Analytical Research & Development, MRL, Merck & Co., Inc., Rahway, NJ, 07065, USA.
Pharm Res. 2024 Feb;41(2):365-374. doi: 10.1007/s11095-023-03646-2. Epub 2024 Feb 8.
Significant resources are spent on developing robust liquid chromatography (LC) methods with optimum conditions for all project in the pipeline. Although, data-driven computer assisted modelling has been implemented to shorten the method development timelines, these modelling approaches require project-specific screening data to model retention time (RT) as function of method parameters. Sometimes method re-development is required, leading to additional investments and redundant laboratory work. Cheminformatics techniques have been successfully used to predict the RT of metabolites & other component mixtures for similar use cases.

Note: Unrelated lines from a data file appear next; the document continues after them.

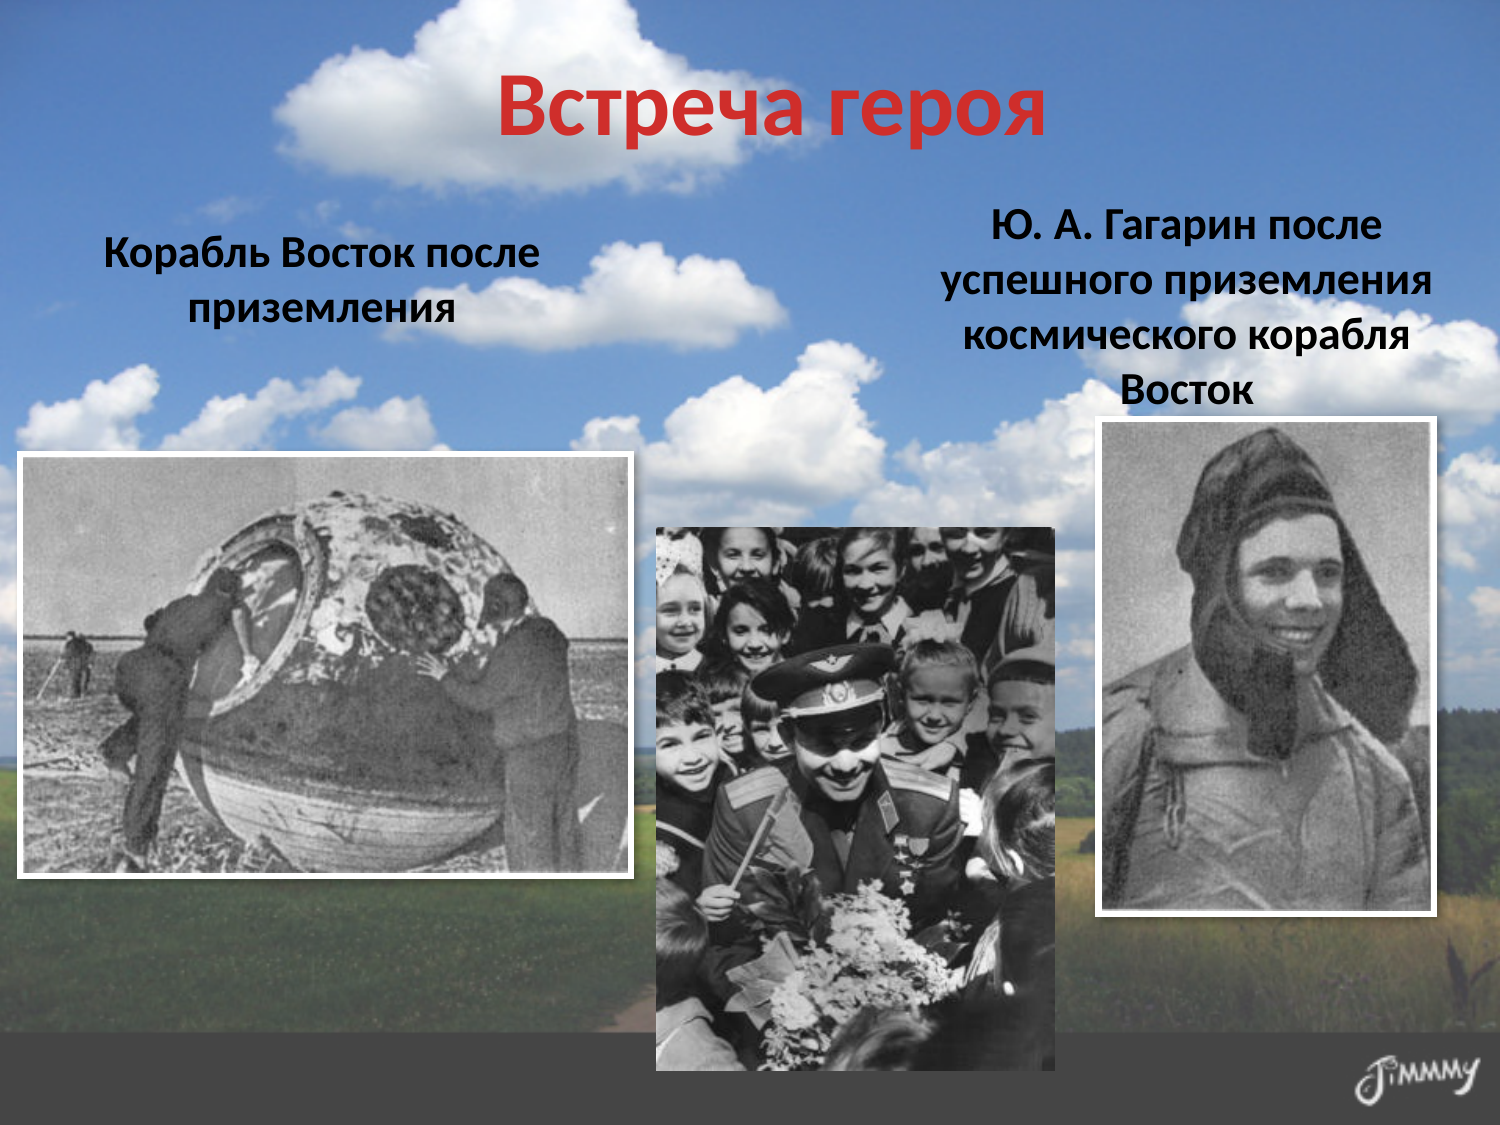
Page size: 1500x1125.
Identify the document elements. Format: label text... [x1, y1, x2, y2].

list Корабль Восток после приземления [46, 234, 598, 340]
picture [655, 527, 1055, 1071]
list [1101, 421, 1432, 912]
title Встреча героя [433, 45, 1114, 153]
list Ю. А. Гагарин после успешного приземления космического корабля Восток [890, 175, 1484, 422]
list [23, 456, 629, 873]
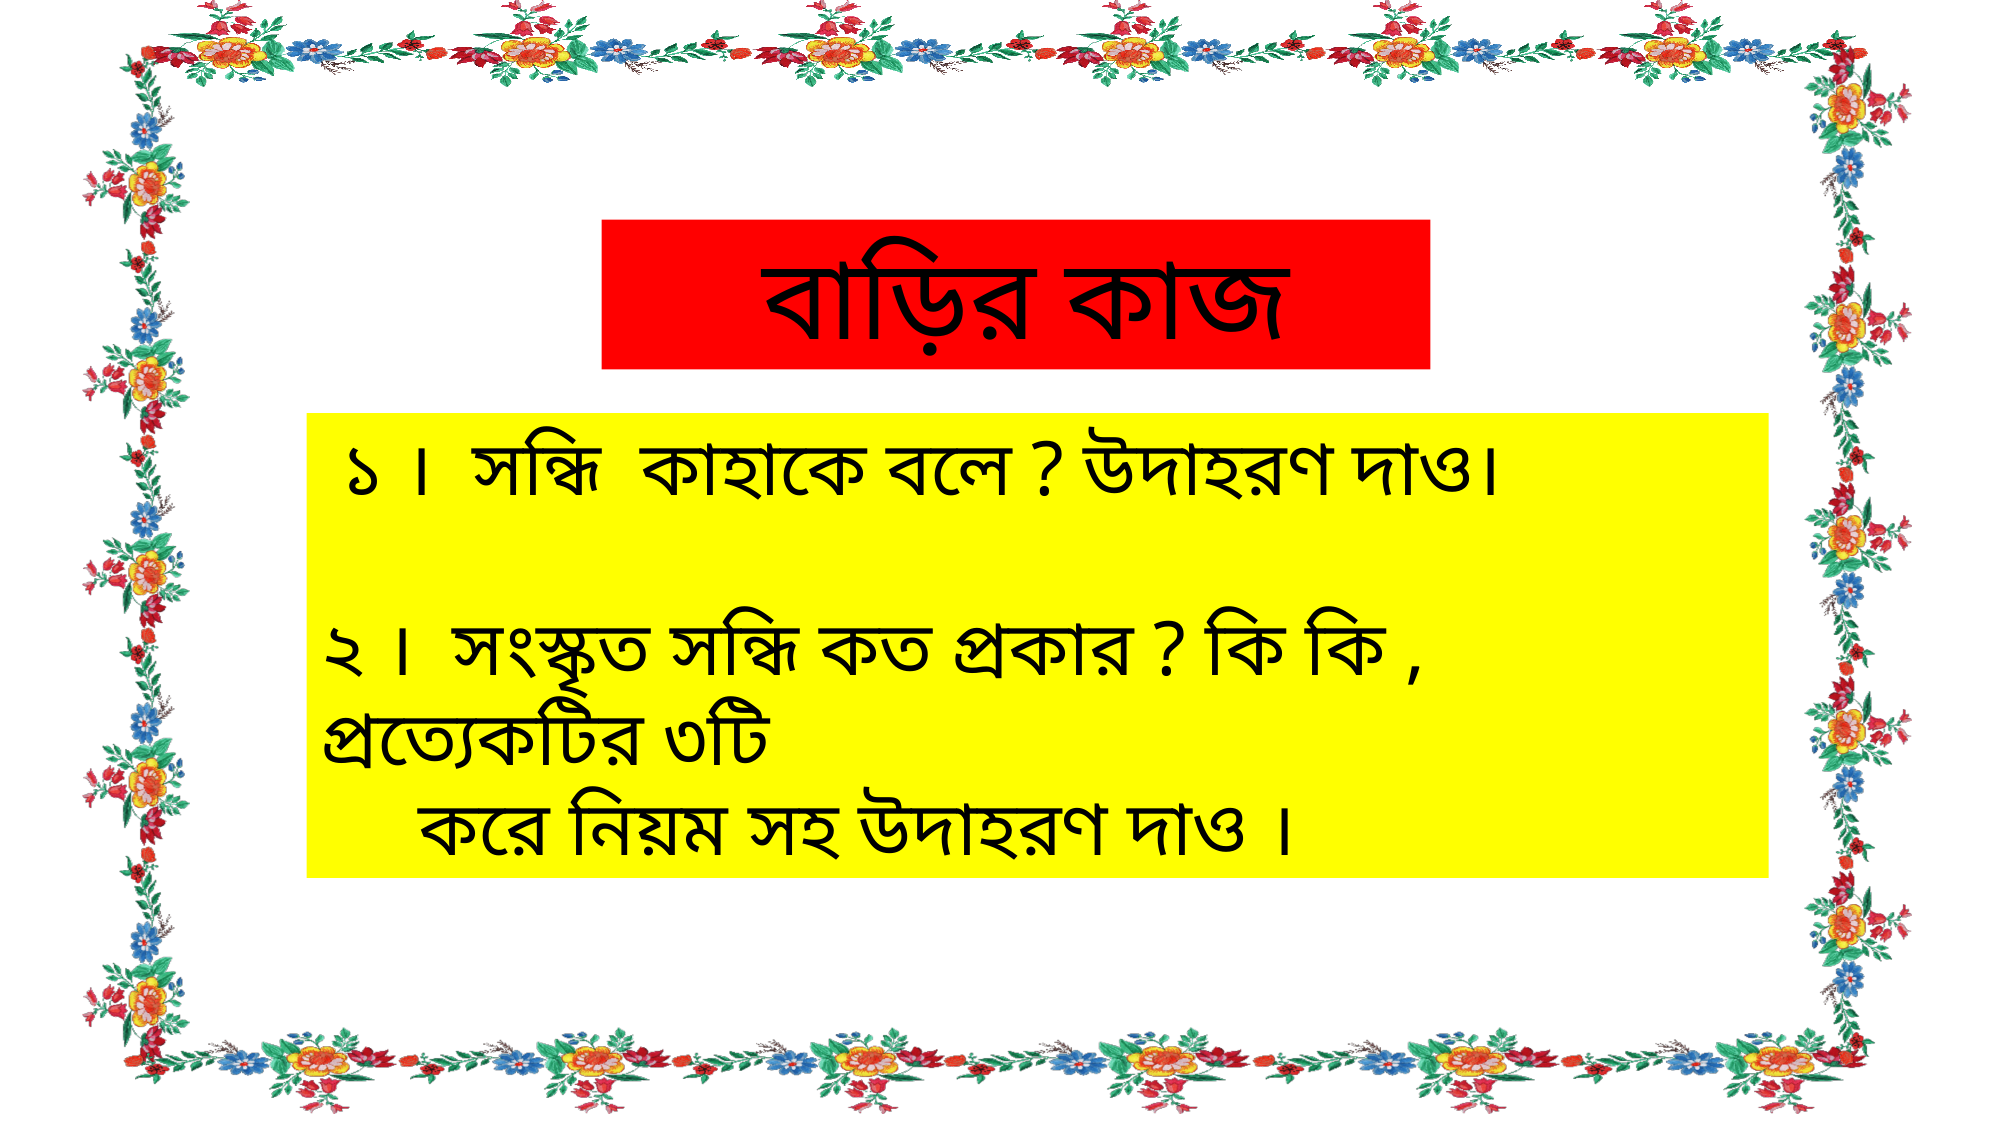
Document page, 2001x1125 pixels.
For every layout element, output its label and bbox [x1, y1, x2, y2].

text_box [82, 0, 1912, 1114]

Here we will show that these techniques can be used to model structurally diverse molecules and predictions of these models trained on multiple LC conditions can be used for downstream data-driven modelling.
The Molecular Operating Environment (MOE) was used to calculate over 800 descriptors using the strucutres of the analytes. These descriptors were used to model the RT of the analytes under four chromatographic conditions. These models were then used to create data-driven models using LC-SIM.
A structural-based Random Forest (RF) model outperformed other techniques in cross-validation studies and predicted the RTs of a randomized test set with a median percentage error less than 4% for all LC conditions. RTs predicted by this structure-based model were used to fit a data-driven model that identifies optimum LC conditions without any additional experimental work.
These results show that small training sets yield pharmaceutically relevant models when used in a combination of structure-based and data-driven model.
大量资源用于开发具有最佳条件的稳健液相色谱 (LC) 方法,以满足管道中所有项目的需求。尽管已经实施了数据驱动的计算机辅助建模来缩短方法开发时间,但这些建模方法需要项目特定的筛选数据来将保留时间 (RT) 建模为方法参数的函数。有时需要重新开发方法,导致额外的投资和冗余的实验室工作。化学信息学技术已成功用于预测类似用例中代谢物和其他成分混合物的 RT。在这里,我们将展示这些技术可用于建模结构多样的分子,并且可以使用在多种 LC 条件下训练的这些模型的预测值来进行下游数据驱动的建模。
使用分子操作环境 (MOE) 计算了超过 800 个描述符,使用分析物的结构。这些描述符用于在四种色谱条件下对分析物的 RT 进行建模。然后,使用 LC-SIM 为这些模型创建数据驱动模型。
结构基随机森林 (RF) 模型在交叉验证研究中表现优于其他技术,并且对随机测试集的 RT 进行预测,所有 LC 条件下的中位数百分比误差均小于 4%。该结构基模型预测的 RT 用于拟合数据驱动模型,无需进行任何额外的实验工作即可确定最佳 LC 条件。
这些结果表明,当在结构基和数据驱动模型的组合中使用时,小的训练集可以产生具有药物相关性的模型。